_THE PROBLEM_. Which lines below hold the word "other"? Copy all of them.

_SUPPLIED DATA_.
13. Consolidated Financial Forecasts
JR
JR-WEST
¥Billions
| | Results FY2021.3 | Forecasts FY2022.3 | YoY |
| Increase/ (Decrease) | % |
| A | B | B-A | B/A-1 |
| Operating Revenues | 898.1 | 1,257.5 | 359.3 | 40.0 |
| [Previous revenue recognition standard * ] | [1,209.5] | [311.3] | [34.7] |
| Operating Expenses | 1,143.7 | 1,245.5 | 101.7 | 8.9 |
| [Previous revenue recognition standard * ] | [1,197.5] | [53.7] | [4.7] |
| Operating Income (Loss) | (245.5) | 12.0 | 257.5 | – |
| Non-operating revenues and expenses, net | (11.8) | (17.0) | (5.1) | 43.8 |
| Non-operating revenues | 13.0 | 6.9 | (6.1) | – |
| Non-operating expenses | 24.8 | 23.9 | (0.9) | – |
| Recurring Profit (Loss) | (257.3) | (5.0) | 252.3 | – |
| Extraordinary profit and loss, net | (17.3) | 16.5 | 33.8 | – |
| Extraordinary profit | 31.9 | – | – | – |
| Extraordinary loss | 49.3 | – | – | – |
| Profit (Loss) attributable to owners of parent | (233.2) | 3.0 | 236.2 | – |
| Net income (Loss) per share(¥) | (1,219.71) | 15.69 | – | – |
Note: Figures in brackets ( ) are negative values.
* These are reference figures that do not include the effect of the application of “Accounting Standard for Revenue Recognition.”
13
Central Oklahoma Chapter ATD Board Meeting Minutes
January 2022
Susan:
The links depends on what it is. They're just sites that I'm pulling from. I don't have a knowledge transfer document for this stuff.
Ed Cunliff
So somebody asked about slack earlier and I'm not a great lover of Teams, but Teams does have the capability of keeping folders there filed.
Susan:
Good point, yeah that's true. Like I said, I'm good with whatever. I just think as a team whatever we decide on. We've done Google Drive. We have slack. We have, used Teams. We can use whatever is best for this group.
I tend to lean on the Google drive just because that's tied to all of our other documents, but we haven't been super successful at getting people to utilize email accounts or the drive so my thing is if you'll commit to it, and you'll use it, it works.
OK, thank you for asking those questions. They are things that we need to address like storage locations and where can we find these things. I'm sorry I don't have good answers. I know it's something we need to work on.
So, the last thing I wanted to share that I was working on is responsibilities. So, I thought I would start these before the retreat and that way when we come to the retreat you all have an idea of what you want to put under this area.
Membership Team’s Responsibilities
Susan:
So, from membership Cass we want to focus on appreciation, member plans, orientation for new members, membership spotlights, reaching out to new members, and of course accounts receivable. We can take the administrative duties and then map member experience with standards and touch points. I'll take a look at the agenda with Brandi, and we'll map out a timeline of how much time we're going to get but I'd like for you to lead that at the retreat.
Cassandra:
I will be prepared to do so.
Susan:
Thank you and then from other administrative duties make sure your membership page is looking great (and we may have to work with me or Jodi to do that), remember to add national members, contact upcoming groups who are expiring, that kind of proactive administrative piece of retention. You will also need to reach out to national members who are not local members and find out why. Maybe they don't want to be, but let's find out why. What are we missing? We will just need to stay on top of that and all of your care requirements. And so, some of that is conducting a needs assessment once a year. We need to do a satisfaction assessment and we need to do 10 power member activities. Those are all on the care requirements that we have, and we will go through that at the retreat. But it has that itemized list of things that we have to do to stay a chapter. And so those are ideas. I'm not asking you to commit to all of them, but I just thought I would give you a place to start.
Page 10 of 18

_EXERCISE ANSWER_.
I tend to lean on the Google drive just because that's tied to all of our other documents, but we haven't been super successful at getting people to utilize email accounts or the drive so my thing is if you'll commit to it, and you'll use it, it works.
Thank you and then from other administrative duties make sure your membership page is looking great (and we may have to work with me or Jodi to do that), remember to add national members, contact upcoming groups who are expiring, that kind of proactive administrative piece of retention. You will also need to reach out to national members who are not local members and find out why. Maybe they don't want to be, but let's find out why. What are we missing? We will just need to stay on top of that and all of your care requirements. And so, some of that is conducting a needs assessment once a year. We need to do a satisfaction assessment and we need to do 10 power member activities. Those are all on the care requirements that we have, and we will go through that at the retreat. But it has that itemized list of things that we have to do to stay a chapter. And so those are ideas. I'm not asking you to commit to all of them, but I just thought I would give you a place to start.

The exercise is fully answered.